Maus inícios

Já se iniciou a partida de 2010. O pontapé inicial, deu-o o Presidente Lula. E há pessoas preocupadas com os primeiros comentários, a troca de acusações, arremedos de coligações, negociatas. Recuso-me a opinar, pois sei haver milhares de cidadãos que acreditam, ainda, em campanhas políticas limpas e leais. Ora, não tenho o direito de desfazer ilusões. Mas não acredito nisso. Já conheço as vísceras do monstro.

Nunca vi campanhas políticas verdadeiramente limpas. Nem mesmo para eleger diretoria de time de futebol varzeano. O jogo é bruto. O poder enlouquece. O mínimo que se poderia esperar é lealdade. Mas em tempos pragmáticos, o “importante é levar vantagem sempre” e é única a lei, a do “vencer ou vencer”. Nessa cegueira, mesmo lealdade é temerário esperar-se de litigantes. As regras do boxe e do futebol são, certamente, mais cavalheirescas. E decentes.

Numa outra luta, o “vale tudo”, havia elasticidade no regulamento, regras mais flexíveis. No entanto, tinha que se respeitar pelo menos uma delas: não atingir as partes baixas do adversário. Em política, bate-se da cintura para cima e da cintura para baixo. Bate-se por trás, bate-se de lado. Só não se bate pela frente. Pois, para isso, é preciso lealdade. Em política, importa o resultado, independentemente dos meios. Como o lucro, o voto não tem cheiro, cor, religião ou origem. O contrário disso existe e tem nome: ideal. No mundo político, porém, ideal é sinônimo de poesia. Ou de ingenuidade.

Ora, ao mesmo tempo o Brasil fala em sediar Olimpíadas, nas quais há expectativas de ideais universais, confraternizações e, especialmente, do ainda inatingível “ideal olímpico”, sintetizado na frase quase singela: “o importante é competir.” Vencer ou perder, portanto, detalhe. Foi o sonho de Pierre de Fredy, o Barão de Coubertin, buscando, em 1896, recriar o sonho olímpico dos jogos da Antigüidade Grega. O sonho tornou-se pouco olímpico, se, por olímpico, entender-se, também, a metáfora do majestoso. Olimpíadas marcam-se por interesses econômicos e disputas ideológicas entre países. Nelas, o importante é vencer, como confirmando a “Humanitas”, teoria do machadiano Quincas Borba: “Aos vencedor, as batatas.” Danem-se os vencidos. Como em política. Como no mercado.

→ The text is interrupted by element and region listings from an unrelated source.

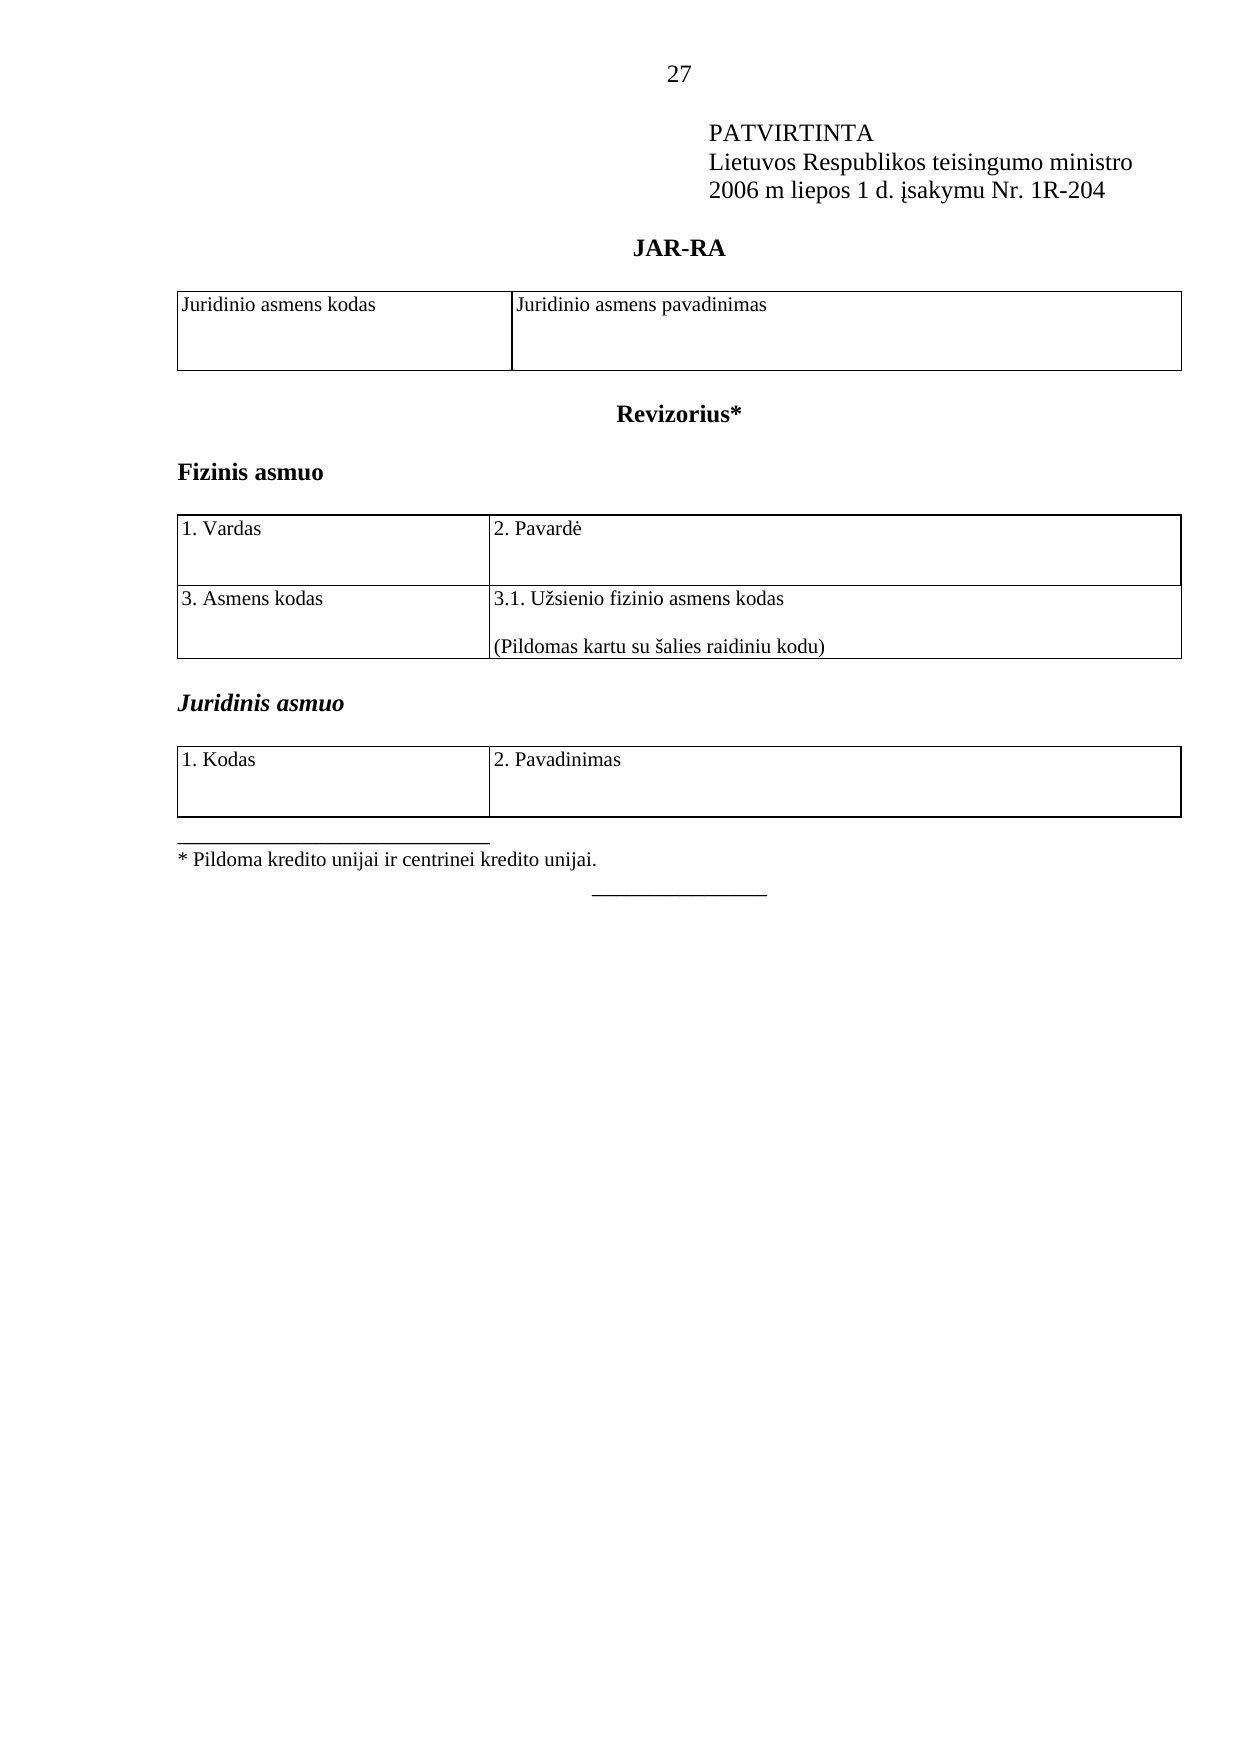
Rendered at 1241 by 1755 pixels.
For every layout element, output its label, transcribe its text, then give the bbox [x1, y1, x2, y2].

table_header Juridinio asmens pavadinimas [513, 292, 1181, 369]
text * Pildoma kredito unijai ir centrinei kredito unijai. [177, 846, 1181, 871]
text 2006 m liepos 1 d. įsakymu Nr. 1R-204 [177, 176, 1181, 204]
text ______________ [177, 871, 1181, 899]
table_header Juridinio asmens kodas [178, 292, 511, 369]
table_header 2. Pavadinimas [490, 747, 1180, 816]
text Revizorius* [177, 399, 1181, 428]
text Juridinis asmuo [177, 688, 1181, 717]
table_header 1. Vardas [178, 516, 489, 585]
table_header 2. Pavardė [490, 516, 1180, 585]
text _________________________ [177, 818, 1181, 846]
text Fizinis asmuo [177, 457, 1181, 486]
table_header JAR-RA [177, 233, 1181, 262]
text Lietuvos Respublikos teisingumo ministro [177, 147, 1181, 176]
text PATVIRTINTA [709, 118, 1181, 147]
table_header 1. Kodas [178, 747, 489, 816]
table_cell 3. Asmens kodas [178, 586, 489, 658]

Minha geração vem de um mundo já muito lá de trás. Após a II Guerra Mundial, as primeiras décadas foram de lutas de reconstrução universal, o idealismo proposto por mundos irreconciliáveis: comunistas, socialistas, as esquerdas, numa frente; liberais, neofascistas, a direita, em outra. A partir de ideologias diferentes, propunham sistemas econômicos também diferentes. Mesmo conflitantes, as idéias, no entanto, irradiavam-se a partir de um centro marcadamente humanista. Num vasto caldeirão de “ismos”, políticos e intelectuais tinham o que dizer. No final, apenas o poder econômico venceu. E o bem comum passou a soar como ingenuidade.

Se há ou houve, portanto, campanha eleitoral inteiramente limpa, confesso não tê-la conhecido. O pontapé inicial de 2010 é apenas uma “avant première”. Quero ficar à distância, pedindo ajudem-me, os céus, a ter esse mínimo de sabedoria. Os quadros estão aí, postos e claros: o antigo, que já conhecemos; o atual, que estamos conhecendo; o novo, que ainda não se conhece. Voltar, ficar ou tentar. Como diz o povo, “vai ter para todos os gostos”. Os primeiros indícios são ruins. E bom dia.